The game was supposed to be a 30,000-point coronation for LeBron James, but with the Cavs on the wrong end of a blowout, James took a seat midway through the fourth, scoring 18 points, seven shy of the mark.

"I was hopeful it took two games for him to get to that," said George, who spent the majority of the game assigned to James. "I actually didn't know that stat until coming into tonight. They told me he needed 25 to go over 30,000. I've been a part of a lot of those baskets that he's had, so yeah, that's an achievement or milestone I didn't want to be a part of."

The question many were wondering after the game was a chicken/egg conundrum: Was it just that the Cavs are this atrocious on defense, or that the Thunder's offense was that good? The answer probably lies somewhere in between, but the Thunder were in full-fledged attack mode, playing with pace and running their sets with energy and tempo. That's been an offensive focus for them in the past month, to get into their stuff earlier in the clock, and run sets with a lot of speed. Westbrook excels playing downhill with players on the move around him, and as the ball kicked around to players in space, they attacked into open pockets on the floor.
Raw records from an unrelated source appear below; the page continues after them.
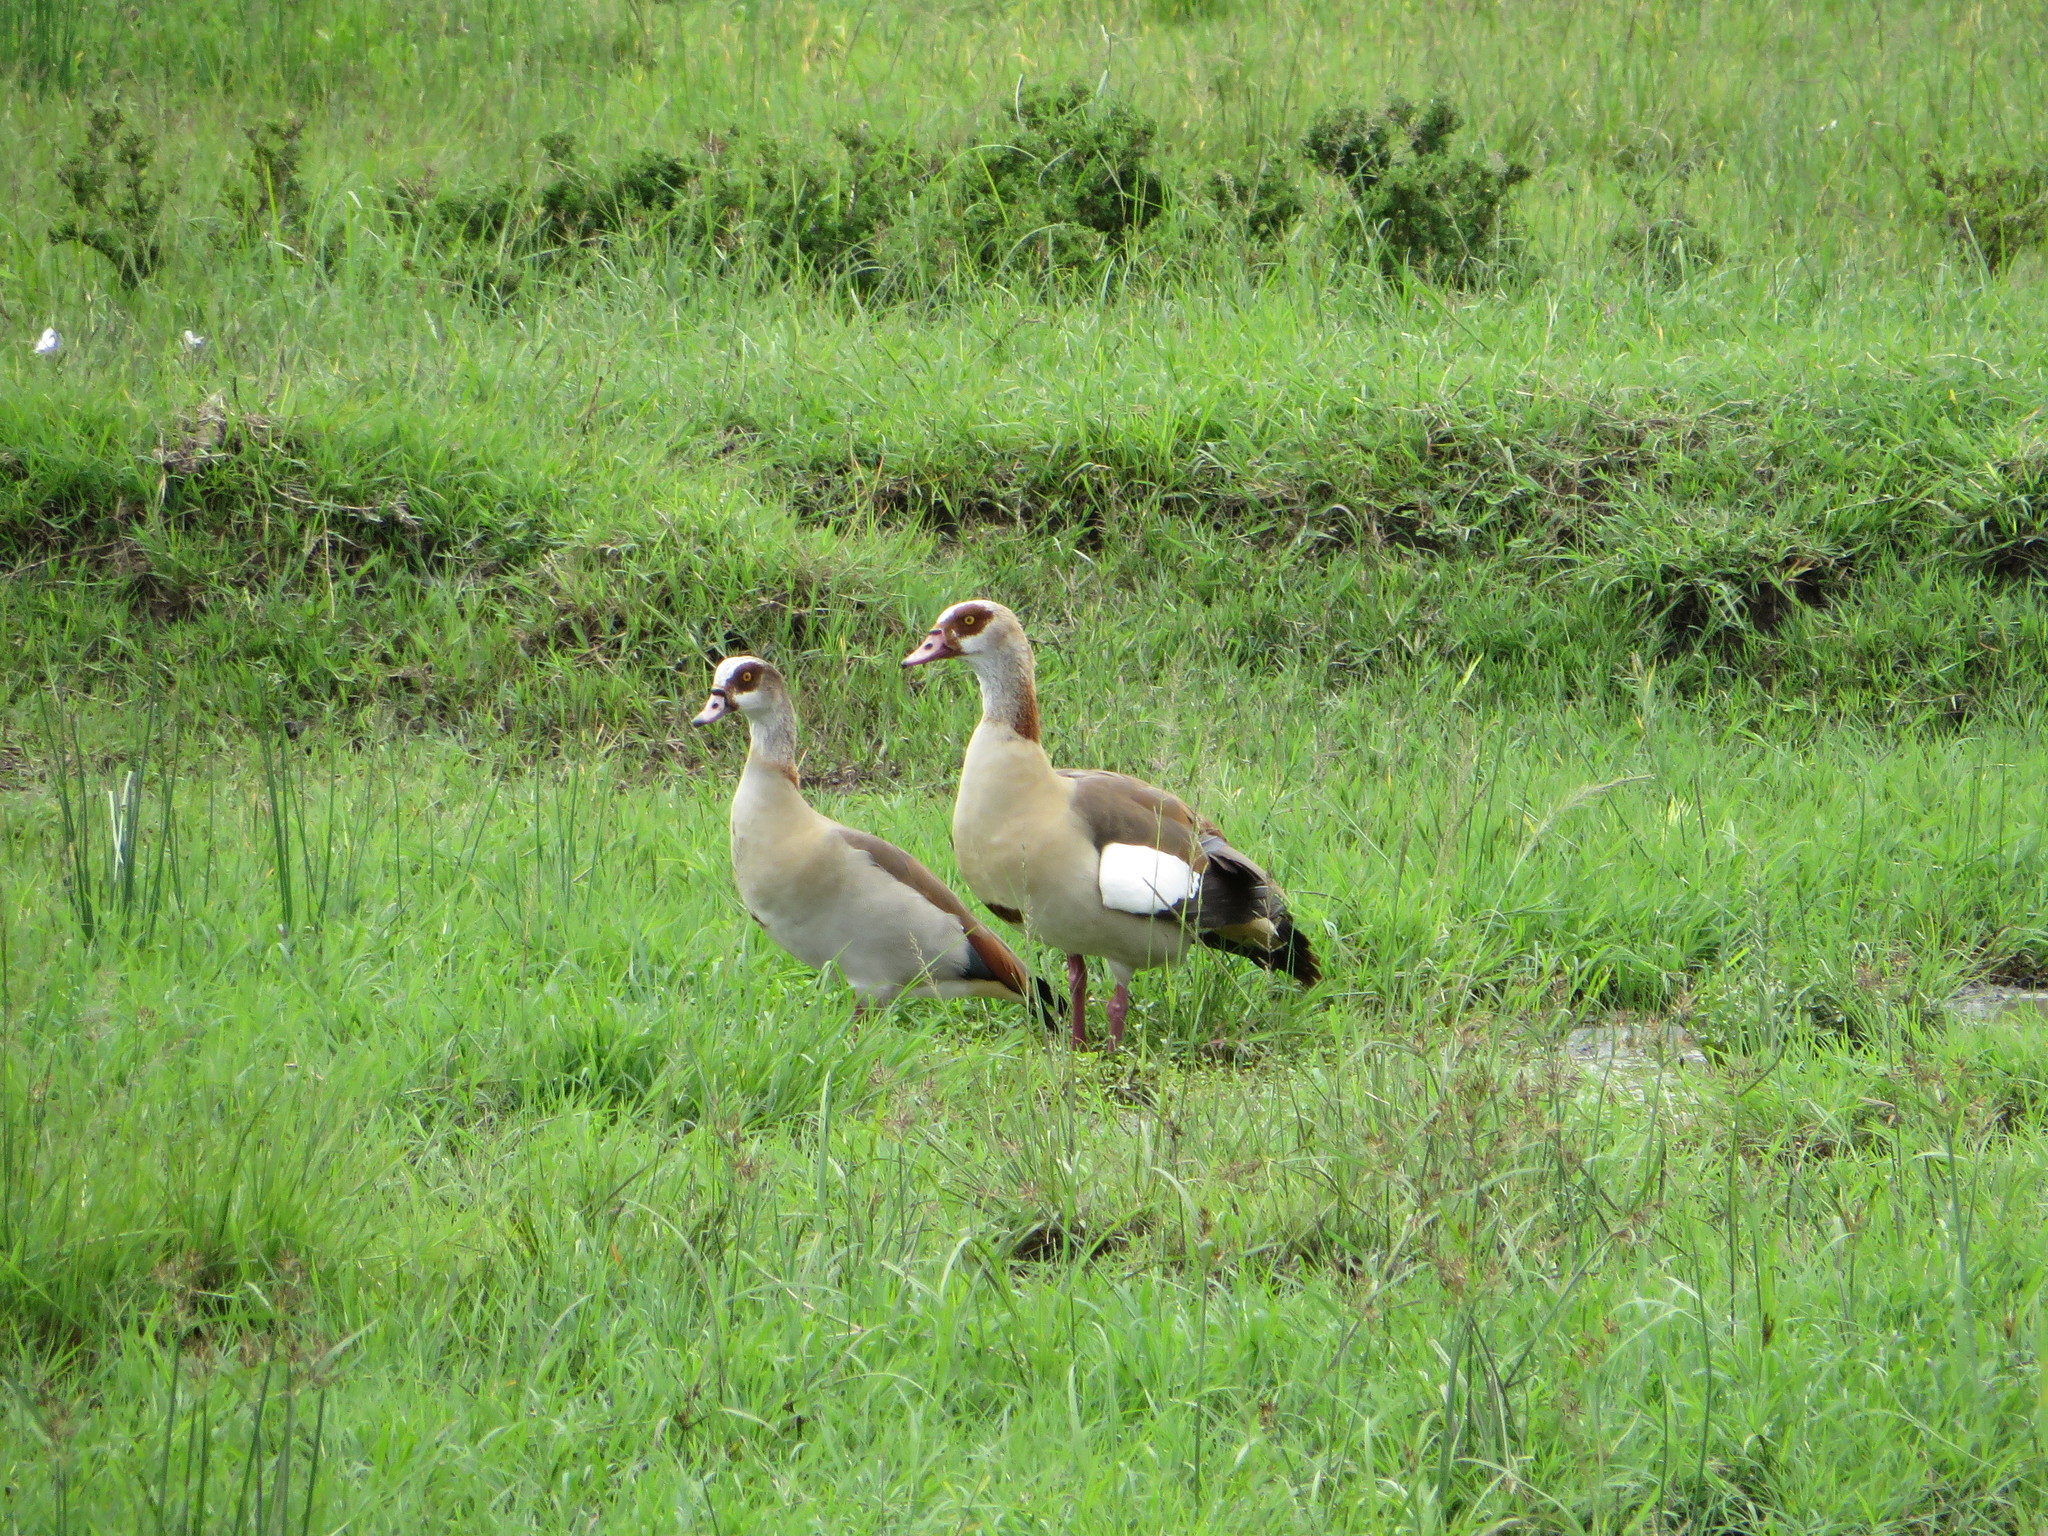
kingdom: Animalia
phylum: Chordata
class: Aves
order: Anseriformes
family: Anatidae
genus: Alopochen
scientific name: Alopochen aegyptiaca
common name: Egyptian goose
There's been an attempt to nail down what the Thunder need to look like for them to hit their potential offensively, whether that's Westbrook as a distributor, George as the focus, Anthony as the third option -- but there really is not a set formula. The Thunder's template is more about the process of offense, rather than a blueprint. Westbrook's aggressiveness leads to George's efficiency which leads to Anthony's catch-and-shoot looks. It's all a mechanism that functions together, rather than independently, and Saturday's game is the best example of it yet this season.

There's obviously an instinct to ask "why not play every game like that?" but (a) the Cavs were at an appalling level of defensive indifference at times and (b) getting 113 points combined from four players doesn't seem sustainable. There is an element of clear figuring-it-out happening, though, with the Thunder moving to 26-20 on the season, a season-high six games above .500, and now 18-8 since Dec.1.

"We can be as good as any team in the West, any team in the NBA for that matter," George said. "When we play the right way the game comes easy."

It made for a very satisfied postgame locker room, with players talking about plays from the game, admiring the stat sheet or shaking their heads about former teammate Enes Kanter's trolling tweet of James. Westbrook, Anthony and George all took their time getting ready, and as Anthony prepared to leave the locker room, he joked to Westbrook, "Russ, you had 23 and 20 and you still haven't done media yet?" Through the season, there's been a quiet, unspoken confidence within the Thunder about what they can be, even through the perplexing lows they've hit. They've stayed loose; they've stayed connected. They've told themselves it would come, and Saturday was another reason why.

Their concern has been in consistency, with a little arrogance in their talent leaving them to expect nights like this against bad teams. They play the Brooklyn Nets on Tuesday in OKC, and it'll be a test of their mental fortitude. But when the Thunder are put to a supposed contender test, they have mostly passed them quite emphatically this season. It's why there's a belief within the team that wherever they happen to settle in the West when 82 are up, they're going to be something to reckon with in the postseason. Because those games are on national TV after all.